Monday, August 31, 2009

what's so amazing about grace?

so the blogosphere has not seen me in a while, nor I, it.
here's the short story:

1. had some troubles at work
2. went to the base for some comfort, prayer & time to let God guide me
3. ended up doing some graphic work for the base directors
4. loved it.
5. went to brisbane with the DTS and prayer ministry to do an impartation visit to another base which went amazingly!
6. God is really turning & churning & stirring & shaking my life my heart & all I know! And it really hurts! But I'm daily amazed anew, at His grace.
7. I am coming back to YWAM full time in Jan 2010, starting with staffing my first DTS. Can't wait!

elaboration to come (most likely!)


Wednesday, July 15, 2009

bearing the marks of His love

feels like a while since I've posted something
more than a video or a paragraph, hehe
feeling much better today,
though admittedly, I sat up in the kitchen this afternoon
and it seemed to be the hardest thing ever.
after an hour, I had to go back and have a sleep
before my head imploded!
small steps.

being sick in bed with nothing but God and
my laptop full of Drinking Music [like this]
has given me a lot of time to think and ponder and wonder.
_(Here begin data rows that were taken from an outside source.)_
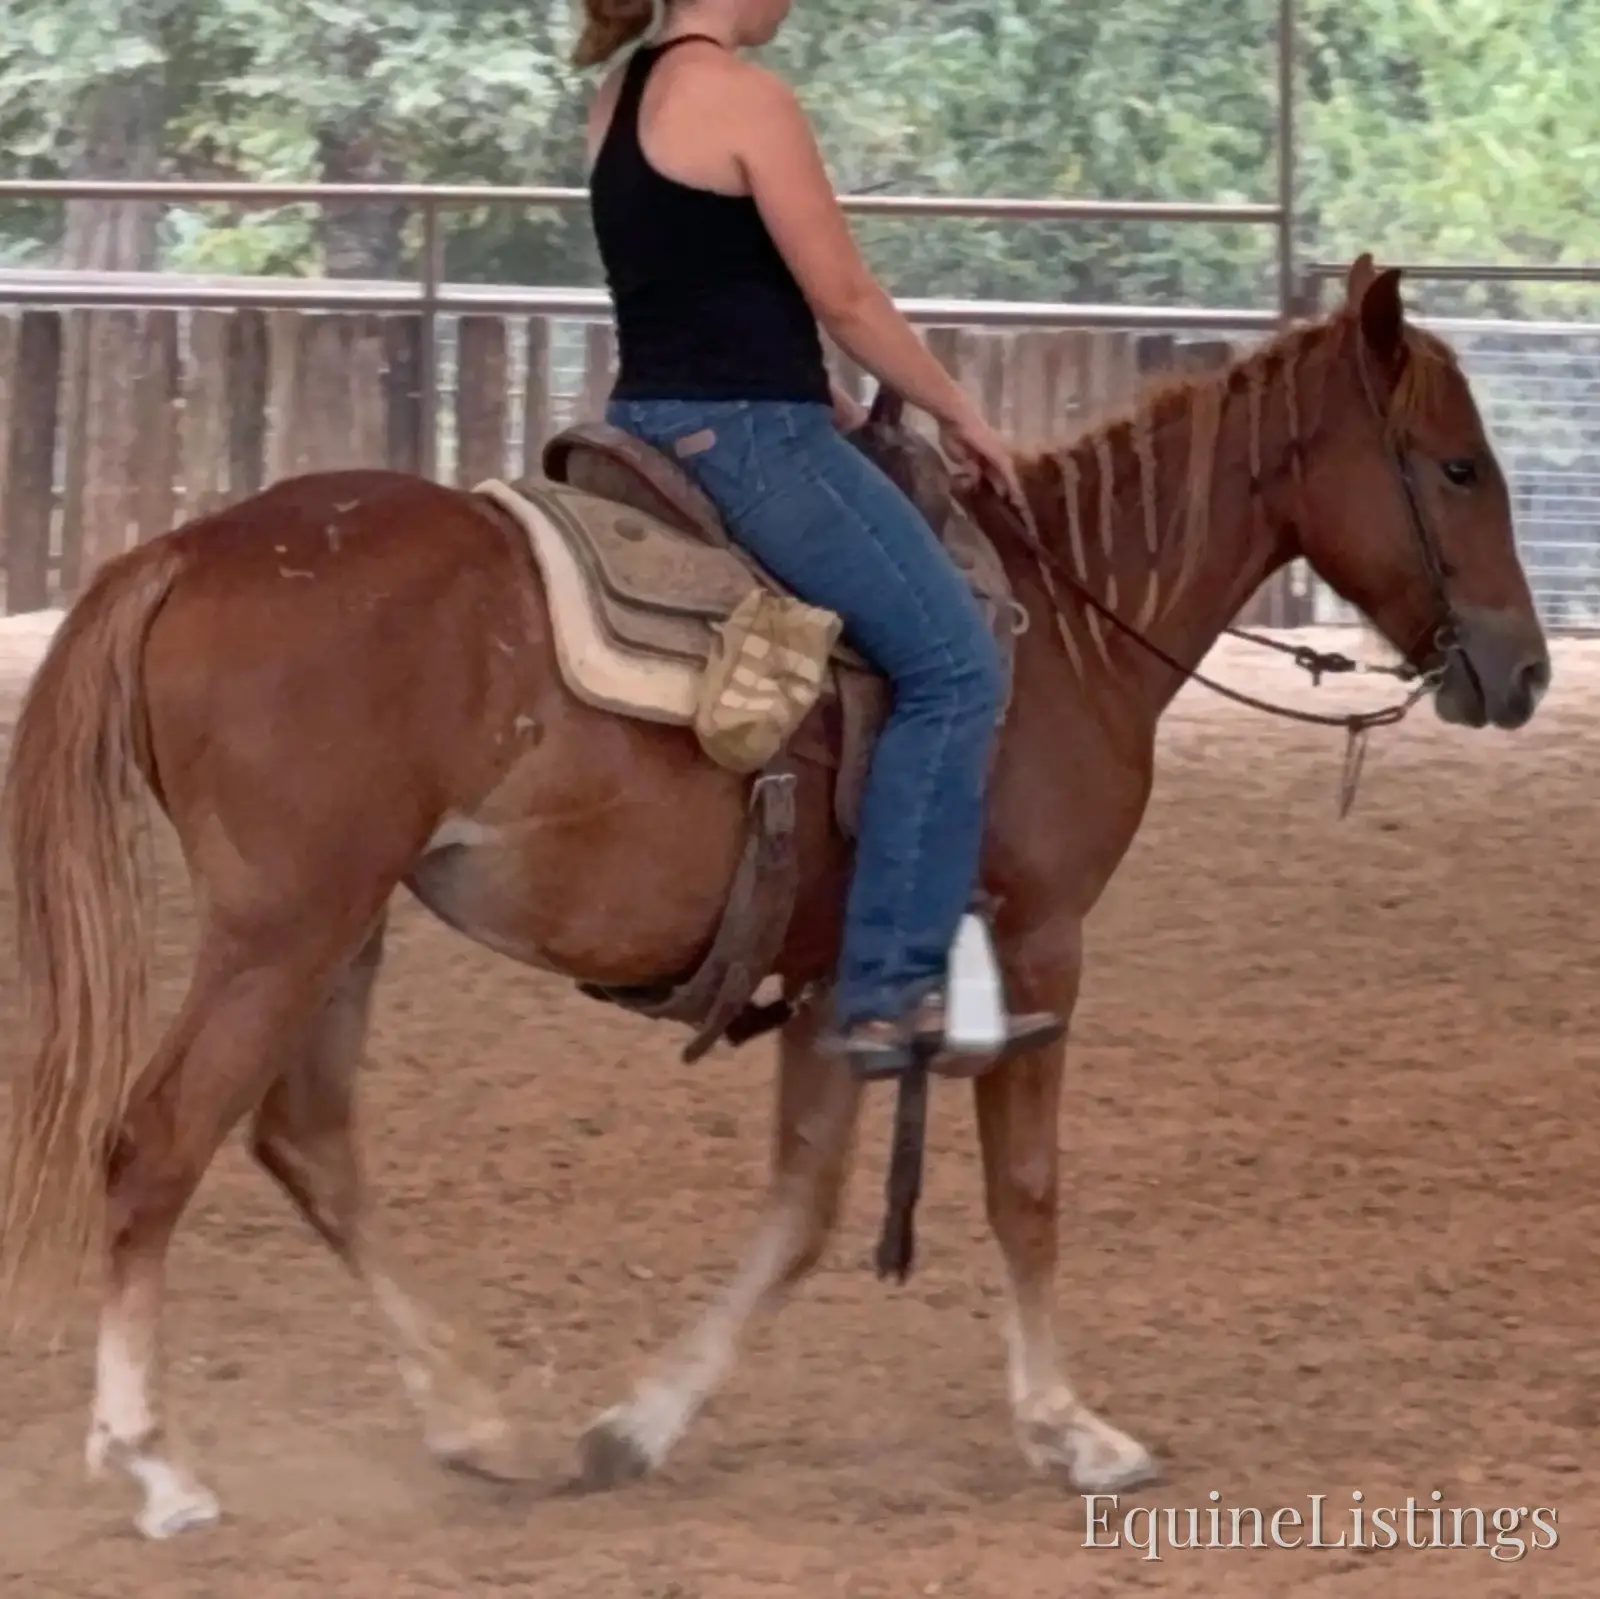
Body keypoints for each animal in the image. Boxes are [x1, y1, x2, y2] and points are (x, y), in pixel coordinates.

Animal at [0, 254, 1549, 1541]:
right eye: (1459, 466)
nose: (1524, 669)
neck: (1070, 624)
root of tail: (189, 550)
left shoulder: (832, 976)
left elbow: (803, 1204)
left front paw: (636, 1423)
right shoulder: (1038, 943)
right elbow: (1025, 1190)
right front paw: (1073, 1429)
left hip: (349, 924)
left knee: (309, 1141)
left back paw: (473, 1418)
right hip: (283, 926)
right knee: (157, 1141)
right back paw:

so maybe I've blogged these thoughts and concepts
previously..
but.. so what?

this year has been so full of pain and heartache with all of the
things that God has been pulling to the surface..
..and so full of beauty and love
as He pours His healing balm over me and mends the dark
and broken places of my soul.

and in the midst of all that I began to lose sight of His heart
in that intimate way.
it became a struggle to keep my head above the water
when I really ought to have stopped fighting,
let me head sink down under
and let Him turn the water into my air
let myself be drowned and submerged in His love
and in His grace.

amid all my pain and suffering through this bad flu
over the last week
as I said, I was challenged by my girl Steph,
to enjoy God in it all, no matter how bad it all felt.
I found myself rejoicing and laughing at how Good God is
haha shaka, come on!

So here I am, bearing the marks of His love
He reminded me, in all that pain
of His heart.
His heart is the treasure that I am seeking.
I found myself back in my favourite book,
Song of Songs
and reading over the love-drunk words
of intimacy and passion
and seeing over again just how much
He searches for my heart.
just how much He is passiontely seeking me.

one time, when I was feeling particularly
worthless and hopeless
My Lover told me that
He would chase me through eternity if He had to,
just to be with me.
Not because He is incomplete without me,
but because He made me and wants to be with me.
WOW.

when I think of His heart and the amazing things therein
I feel so excited at the pleasure to be found there
in that secret place.
just You and Me alone, God.

it's from that place of intimacy and
love and passion
for God's heart
that all other things flow.
intercession, mission, warfare
it all starts there and ends there.

and the more I seek His heart,
the more I find it.
and the more I find it,
the deeper in love I fall.
God wants lovesick and love drunk followers
people who love Him that much
that they'll die to themselves and do anything
that's what brings out His deep deep love

the love that moves the earth
and changes eternity
one heart at a time.
sometimes more than one at a time! haha

More LORD, I want more of You.
More of Your heart.

I'm so in love with a Warrior God.

O LORD I need You

Capture me again

Steal me away

Take me deeper to Your heart

Surround me with Your love

And hold me close

And never let me go

So close that I can feel Your every breath

Until my heart begins to dance with Yours

Never let me go

Won’t You take me to a new place

To a realm of mercy and grace

Where love

Love flows heavy

Like a waterfall of honey

Let Your love be poured out on me

Overcome me

Overcome me


~ waterfall [united pursuit band]

love endures all things

Hang my locket around your neck,
wear my ring on your finger.
Love is invincible facing danger and death.
Passion laughs at the terrors of hell.
The fire of love stops at nothing—
it sweeps everything before it.
Flood waters can't drown love,
torrents of rain can't put it out.
Love can't be bought, love can't be sold—
it's not to be found in the marketplace.